(What the task requires):
For the data below, restate word for word only the lines from the line containing "<td>1.59%</td>" through the line containing "<td>178,646</td>", both ends included.

[Entries taken from a collection]
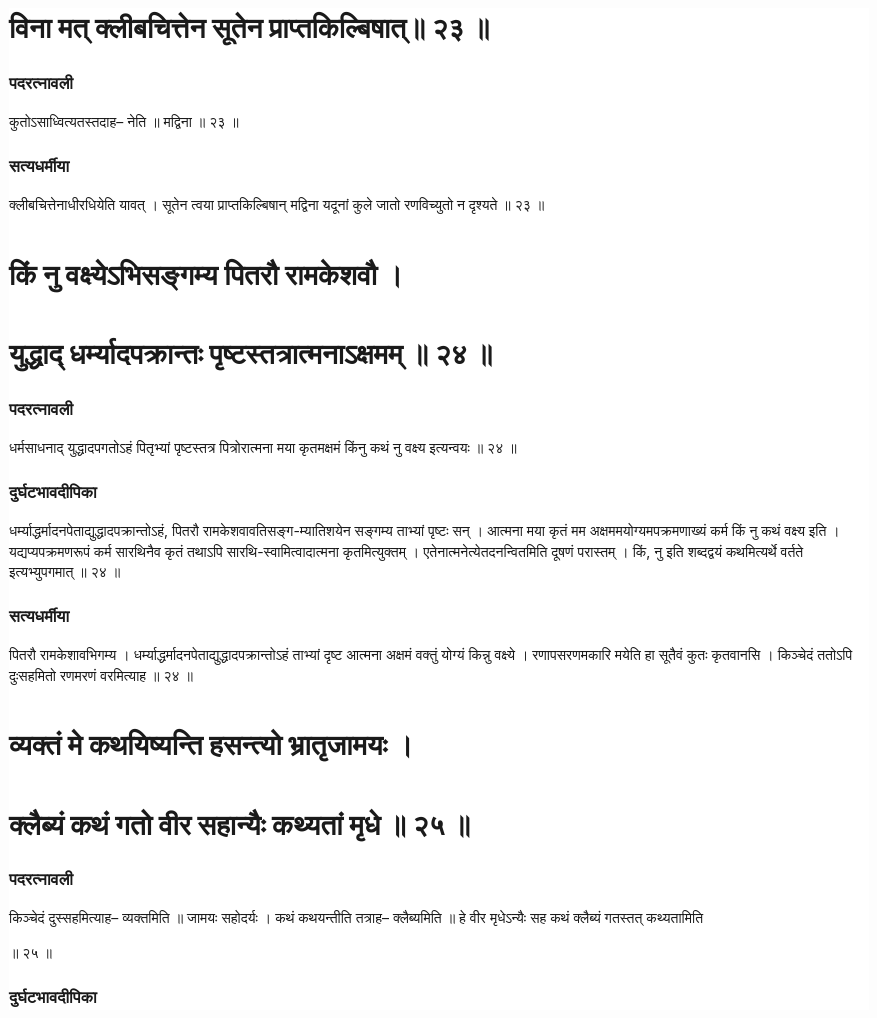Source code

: # **विना मत् क्लीबचित्तेन सूतेन प्राप्तकिल्बिषात्॥ २३ ॥**

### **पदरत्नावली**

कुतोऽसाध्वित्यतस्तदाह– नेति ॥ मद्विना ॥ २३ ॥

### **सत्यधर्मीया**

क्लीबचित्तेनाधीरधियेति यावत् । सूतेन त्वया प्राप्तकिल्बिषान् मद्विना यदूनां कुले जातो रणविच्युतो न दृश्यते ॥ २३ ॥

# **किं नु वक्ष्येऽभिसङ्गम्य पितरौ रामकेशवौ ।**

# **युद्धाद् धर्म्यादपक्रान्तः पृष्टस्तत्रात्मनाऽक्षमम् ॥ २४ ॥**

### **पदरत्नावली**

धर्मसाधनाद् युद्धादपगतोऽहं पितृभ्यां पृष्टस्तत्र पित्रोरात्मना मया कृतमक्षमं किंनु कथं नु वक्ष्य इत्यन्वयः ॥ २४ ॥

### **दुर्घटभावदीपिका**

धर्म्याद्धर्मादनपेताद्युद्धादपक्रान्तोऽहं, पितरौ रामकेशवावतिसङ्ग-म्यातिशयेन सङ्गम्य ताभ्यां पृष्टः सन् । आत्मना मया कृतं मम अक्षममयोग्यमपक्रमणाख्यं कर्म किं नु कथं वक्ष्य इति । यद्यप्यपक्रमणरूपं कर्म सारथिनैव कृतं तथाऽपि सारथि-स्वामित्वादात्मना कृतमित्युक्तम् । एतेनात्मनेत्येतदनन्वितमिति दूषणं परास्तम् । किं, नु इति शब्दद्वयं कथमित्यर्थे वर्तते इत्यभ्युपगमात् ॥ २४ ॥

### **सत्यधर्मीया**

पितरौ रामकेशावभिगम्य । धर्म्याद्धर्मादनपेताद्युद्धादपक्रान्तोऽहं ताभ्यां दृष्ट आत्मना अक्षमं वक्तुं योग्यं किन्नु वक्ष्ये । रणापसरणमकारि मयेति हा सूतैवं कुतः कृतवानसि । किञ्चेदं ततोऽपि दुःसहमितो रणमरणं वरमित्याह ॥ २४ ॥

# **व्यक्तं मे कथयिष्यन्ति हसन्त्यो भ्रातृजामयः ।**

# **क्लैब्यं कथं गतो वीर सहान्यैः कथ्यतां मृधे ॥ २५ ॥**

### **पदरत्नावली**

किञ्चेदं दुस्सहमित्याह– व्यक्तमिति ॥ जामयः सहोदर्यः । कथं कथयन्तीति तत्राह– क्लैब्यमिति ॥ हे वीर मृधेऽन्यैः सह कथं क्लैब्यं गतस्तत् कथ्यतामिति

॥ २५ ॥

### **दुर्घटभावदीपिका**

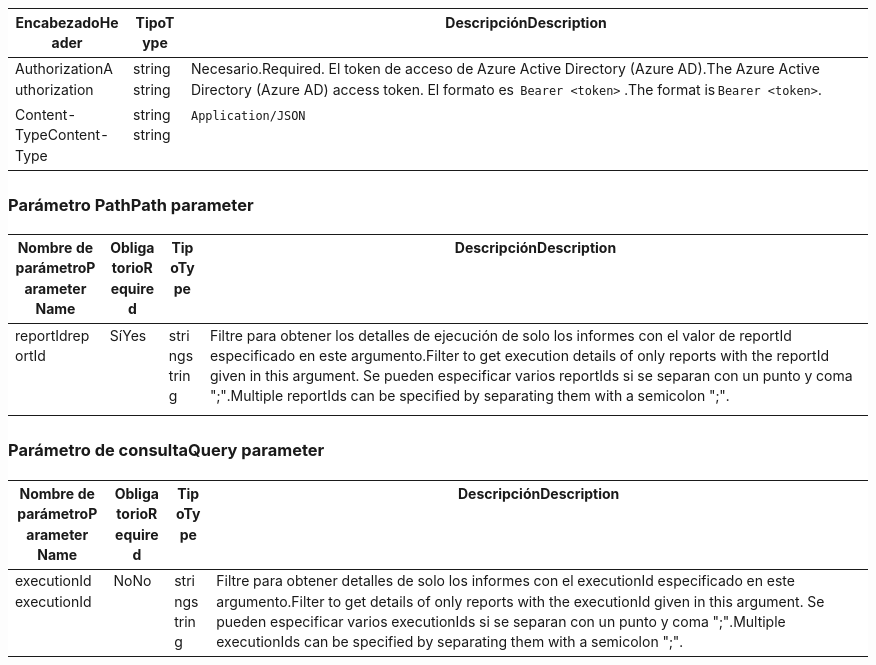 |    <span data-ttu-id="47fb8-363">Encabezado</span><span class="sxs-lookup"><span data-stu-id="47fb8-363">Header</span></span>     |    <span data-ttu-id="47fb8-364">Tipo</span><span class="sxs-lookup"><span data-stu-id="47fb8-364">Type</span></span>     |    <span data-ttu-id="47fb8-365">Descripción</span><span class="sxs-lookup"><span data-stu-id="47fb8-365">Description</span></span>     |
|-------|-----|------|
|    <span data-ttu-id="47fb8-366">Authorization</span><span class="sxs-lookup"><span data-stu-id="47fb8-366">Authorization</span></span>     |    <span data-ttu-id="47fb8-367">string</span><span class="sxs-lookup"><span data-stu-id="47fb8-367">string</span></span> |<span data-ttu-id="47fb8-368">Necesario.</span><span class="sxs-lookup"><span data-stu-id="47fb8-368">Required.</span></span> <span data-ttu-id="47fb8-369">El token de acceso de Azure Active Directory (Azure AD).</span><span class="sxs-lookup"><span data-stu-id="47fb8-369">The Azure Active Directory (Azure AD) access token.</span></span> <span data-ttu-id="47fb8-370">El formato es  `Bearer <token>` .</span><span class="sxs-lookup"><span data-stu-id="47fb8-370">The format is `Bearer <token>`.</span></span>|
|    <span data-ttu-id="47fb8-371">Content-Type</span><span class="sxs-lookup"><span data-stu-id="47fb8-371">Content-Type</span></span>     |<span data-ttu-id="47fb8-372">string</span><span class="sxs-lookup"><span data-stu-id="47fb8-372">string</span></span> |`Application/JSON` |

### <a name="path-parameter"></a><span data-ttu-id="47fb8-373">Parámetro Path</span><span class="sxs-lookup"><span data-stu-id="47fb8-373">Path parameter</span></span>

|    <span data-ttu-id="47fb8-374">Nombre de parámetro</span><span class="sxs-lookup"><span data-stu-id="47fb8-374">Parameter Name</span></span>    |    <span data-ttu-id="47fb8-375">Obligatorio</span><span class="sxs-lookup"><span data-stu-id="47fb8-375">Required</span></span>    |    <span data-ttu-id="47fb8-376">Tipo</span><span class="sxs-lookup"><span data-stu-id="47fb8-376">Type</span></span>    |    <span data-ttu-id="47fb8-377">Descripción</span><span class="sxs-lookup"><span data-stu-id="47fb8-377">Description</span></span>    |
|    ----    |    ----    |    ----    |    ----    |
|    <span data-ttu-id="47fb8-378">reportId</span><span class="sxs-lookup"><span data-stu-id="47fb8-378">reportId</span></span>    |    <span data-ttu-id="47fb8-379">Sí</span><span class="sxs-lookup"><span data-stu-id="47fb8-379">Yes</span></span>    |    <span data-ttu-id="47fb8-380">string</span><span class="sxs-lookup"><span data-stu-id="47fb8-380">string</span></span>    |    <span data-ttu-id="47fb8-381">Filtre para obtener los detalles de ejecución de solo los informes con el valor de reportId especificado en este argumento.</span><span class="sxs-lookup"><span data-stu-id="47fb8-381">Filter to get execution details of only reports with the reportId given in this argument.</span></span> <span data-ttu-id="47fb8-382">Se pueden especificar varios reportIds si se separan con un punto y coma ";".</span><span class="sxs-lookup"><span data-stu-id="47fb8-382">Multiple reportIds can be specified by separating them with a semicolon ";".</span></span>    |
|        |        |        |        |

### <a name="query-parameter"></a><span data-ttu-id="47fb8-383">Parámetro de consulta</span><span class="sxs-lookup"><span data-stu-id="47fb8-383">Query parameter</span></span>

|    <span data-ttu-id="47fb8-384">Nombre de parámetro</span><span class="sxs-lookup"><span data-stu-id="47fb8-384">Parameter Name</span></span>    |    <span data-ttu-id="47fb8-385">Obligatorio</span><span class="sxs-lookup"><span data-stu-id="47fb8-385">Required</span></span>    |    <span data-ttu-id="47fb8-386">Tipo</span><span class="sxs-lookup"><span data-stu-id="47fb8-386">Type</span></span>    |    <span data-ttu-id="47fb8-387">Descripción</span><span class="sxs-lookup"><span data-stu-id="47fb8-387">Description</span></span>    |
|    ----    |    ----    |    ----    |    ----    |
|    <span data-ttu-id="47fb8-388">executionId</span><span class="sxs-lookup"><span data-stu-id="47fb8-388">executionId</span></span>    |    <span data-ttu-id="47fb8-389">No</span><span class="sxs-lookup"><span data-stu-id="47fb8-389">No</span></span>    |    <span data-ttu-id="47fb8-390">string</span><span class="sxs-lookup"><span data-stu-id="47fb8-390">string</span></span>    |    <span data-ttu-id="47fb8-391">Filtre para obtener detalles de solo los informes con el executionId especificado en este argumento.</span><span class="sxs-lookup"><span data-stu-id="47fb8-391">Filter to get details of only reports with the executionId given in this argument.</span></span> <span data-ttu-id="47fb8-392">Se pueden especificar varios executionIds si se separan con un punto y coma ";".</span><span class="sxs-lookup"><span data-stu-id="47fb8-392">Multiple executionIds can be specified by separating them with a semicolon ";".</span></span>    |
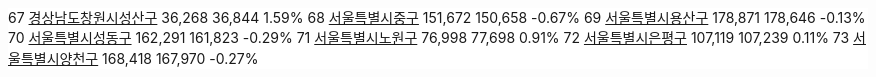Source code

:   <tr class="item">
    <td>67</td>
    <td><a href="/apt/경상남도창원시성산구">경상남도창원시성산구</a></td>
    <td>36,268</td>
    <td>36,844</td>
    <td>1.59%</td>
  </tr>

  <tr class="item">
    <td>68</td>
    <td><a href="/apt/서울특별시중구">서울특별시중구</a></td>
    <td>151,672</td>
    <td>150,658</td>
    <td>-0.67%</td>
  </tr>

  <tr class="item">
    <td>69</td>
    <td><a href="/apt/서울특별시용산구">서울특별시용산구</a></td>
    <td>178,871</td>
    <td>178,646</td>
    <td>-0.13%</td>
  </tr>

  <tr class="item">
    <td>70</td>
    <td><a href="/apt/서울특별시성동구">서울특별시성동구</a></td>
    <td>162,291</td>
    <td>161,823</td>
    <td>-0.29%</td>
  </tr>

  <tr class="item">
    <td>71</td>
    <td><a href="/apt/서울특별시노원구">서울특별시노원구</a></td>
    <td>76,998</td>
    <td>77,698</td>
    <td>0.91%</td>
  </tr>

  <tr class="item">
    <td>72</td>
    <td><a href="/apt/서울특별시은평구">서울특별시은평구</a></td>
    <td>107,119</td>
    <td>107,239</td>
    <td>0.11%</td>
  </tr>

  <tr class="item">
    <td>73</td>
    <td><a href="/apt/서울특별시양천구">서울특별시양천구</a></td>
    <td>168,418</td>
    <td>167,970</td>
    <td>-0.27%</td>
  </tr>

(Written answer):
    <td>1.59%</td>
  </tr>

  <tr class="item">
    <td>68</td>
    <td><a href="/apt/서울특별시중구">서울특별시중구</a></td>
    <td>151,672</td>
    <td>150,658</td>
    <td>-0.67%</td>
  </tr>

  <tr class="item">
    <td>69</td>
    <td><a href="/apt/서울특별시용산구">서울특별시용산구</a></td>
    <td>178,871</td>
    <td>178,646</td>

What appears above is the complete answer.